Rilasciata in origine con una linea di prodotti limitata, offerta esclusivamente per applicazioni automotive, nel 2019 la tecnologia A2B è stata aperta completamente verso il mercato generico, facendo largo a un gran numero di applicazioni.

I casi d’uso nei quali il bus A2B ha avuto successo nell’industria automotive sono strettamente correlati a molte applicazioni nell’industria dei trasporti, per la quale il bus A2B, in precedenza, non era disponibile.

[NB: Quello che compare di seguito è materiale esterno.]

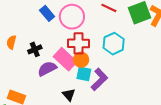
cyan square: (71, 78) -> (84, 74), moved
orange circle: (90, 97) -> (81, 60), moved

Un segmento specifico di questa industria, quello della costruzione di macchine agricole, è soggetto a un rapido sviluppo tecnologico. Queste macchine sono l’ambiente di lavoro per i rispettivi operatori, nel senso che caratteristiche come telefonia in viva-voce, integrazione di microfoni multipli per facilitare il beamforming e sistemi di chiamata di emergenza e di cancellazione del rumore trasformano la macchina operatrice in un ambiente di lavoro più sicuro, più confortevole e connesso.

Figura 1. Esempio di architettura A2B.

Il sistema Fritzmeier per veicoli fuoristrada industriali e commerciali, con il sistema SMARTCOM di Antretter & Huber, sfrutta la natura scalabile della tecnologia A2B. Dotato di microfoni, altoparlanti attivi e un modulo radio smart FM/DAB, il sistema SMARTCOM è progettato per semplificare l’integrazione di moduli di terze parti. Le caratteristiche chiave del bus A2B, sfruttate dal sistema SMARTCOM, includono la possibilità di integrare fino a 10 nodi slave connessi a un nodo master e il supporto per il traffico audio bidirezionale.

I veicoli destinati al trasporto passeggeri (autobus, aerei e treni) costituiscono un altro importante segmento dell’industria dei trasporti, che adesso può sfruttare le possibilità offerte dalla tecnologia A2B. In questi veicoli, il collegamento di componenti audio distribuiti presenta casi d’utilizzo piuttosto evidenti per i dispositivi A2B, come nel collegamento efficiente di altoparlanti dislocati utilizzando cavi UTP economici e leggeri. Tuttavia, di questi casi esistono molte altre varianti! La possibilità che un dispositivo A2B possa supportare reti fino a 32 canali audio in uscita, (dal nodo master verso i nodi slave) e in entrata (dai nodi slave verso il master) facilita, nell’ambito di un unico sistema, la distribuzione di canali multipli dal contenuto audio differente. Questa caratteristica potrebbe essere utilizzata per distribuire musica, oppure audio in lingue diverse, durante una visita guidata in un viaggio turistico.